Being a single parent is very difficult to manage whilst working and trying to provide for all of you in so many ways. Your children also have some special needs which requires more of your energy. I am not sure how long you have been in this situation either. Your children are possibly reacting to the situation and some play one parent up against the other. .
Just talking to other parents so that you can hear chaos is normal in all family homes. You are doing double the work.
You understand schedules. Prioritise what is most important as in eating, sleeping, some play, laughing, cuddles, school, friends. House stuff comes after this.
- Doctor or specialist who has diagnosed your children and asked for some helpful suggestions?
- Other parents of children they are at school with who might help with having them over briefly after school or for a short time on the weekend and then you return the favour when you have more energy?
- Do your children have any friends living with single parents or both separately? (You will be surprised at how many are.
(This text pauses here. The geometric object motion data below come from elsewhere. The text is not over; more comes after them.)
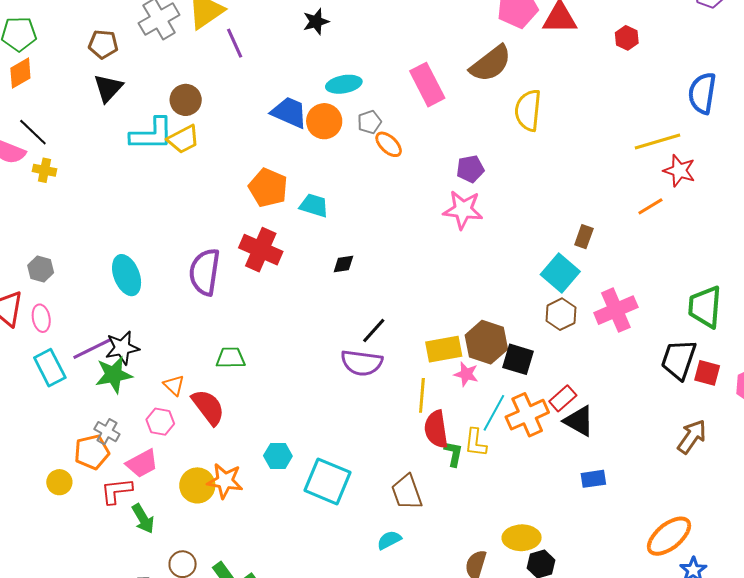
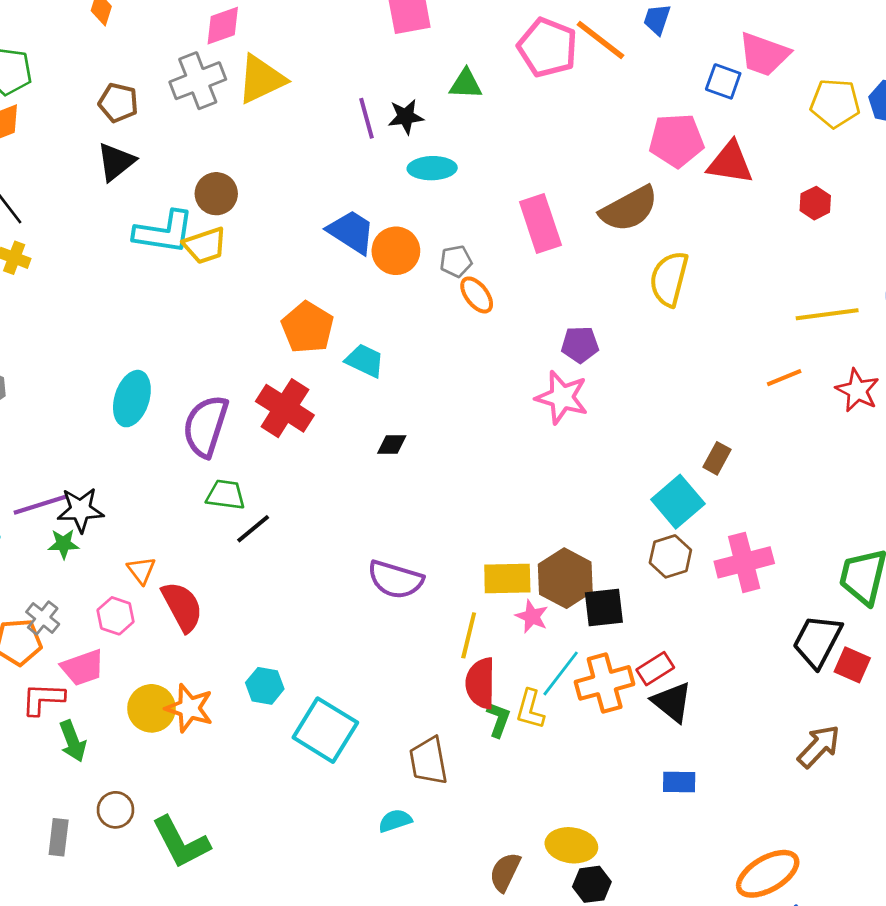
purple line: (235, 43) -> (367, 118), moved
cyan ellipse: (344, 84) -> (432, 168), moved
yellow line: (657, 141) -> (827, 314), moved
orange line: (650, 206) -> (784, 378), moved
cyan ellipse: (127, 275) -> (132, 399), moved, turned 30
black line: (374, 331) -> (253, 529), moved
green trapezoid: (231, 358) -> (226, 495), moved
black square: (518, 359) -> (604, 607), turned -32
green star: (114, 375) -> (64, 544), size x0.6

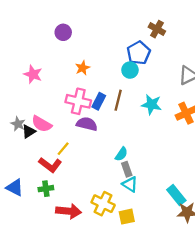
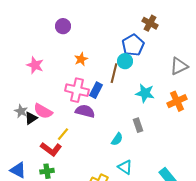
brown line: (118, 100) -> (114, 73), moved
gray rectangle: (127, 169) -> (138, 125), moved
It might help for them to talk about the fact and also give them the idea to talk to those children) Some children only want to talk to other children not their parents about divorce as they worry that they might upset their parents.)
- Try to fit in cuddle time … on the floor is good…hold onto them for as long as they let you.. will help all of you. .not always easy to ask for a hug when stress is high
- Tell each other how you love them just as much, even more.
- Let them know that they did nothing wrong. Divorce happens.. Unhappy marriages are not good for anyone.
- Single parents are still families
- Read, read, read……fun books…..books about families divorced… School library?
- Draw together.. whatever. Let them draw what they want it might help them express their feelings. Nothing is right or wrong.
- Quiet times watching a calming children programme.
- Walks at beach or in parks, nature….very soothing
Sorry if I have gone on too much.
I want to let you know that you are already doing a wonderful job even if there is chaos and mess. You are in their world. That is what is important. You also know how to be brave and reach out. Keep on writing. You are taking measures to try and help yourself also.
I wonder if you called yourself dad rather than single dad might remind you that you are the same loving, dad as before your marriage ended.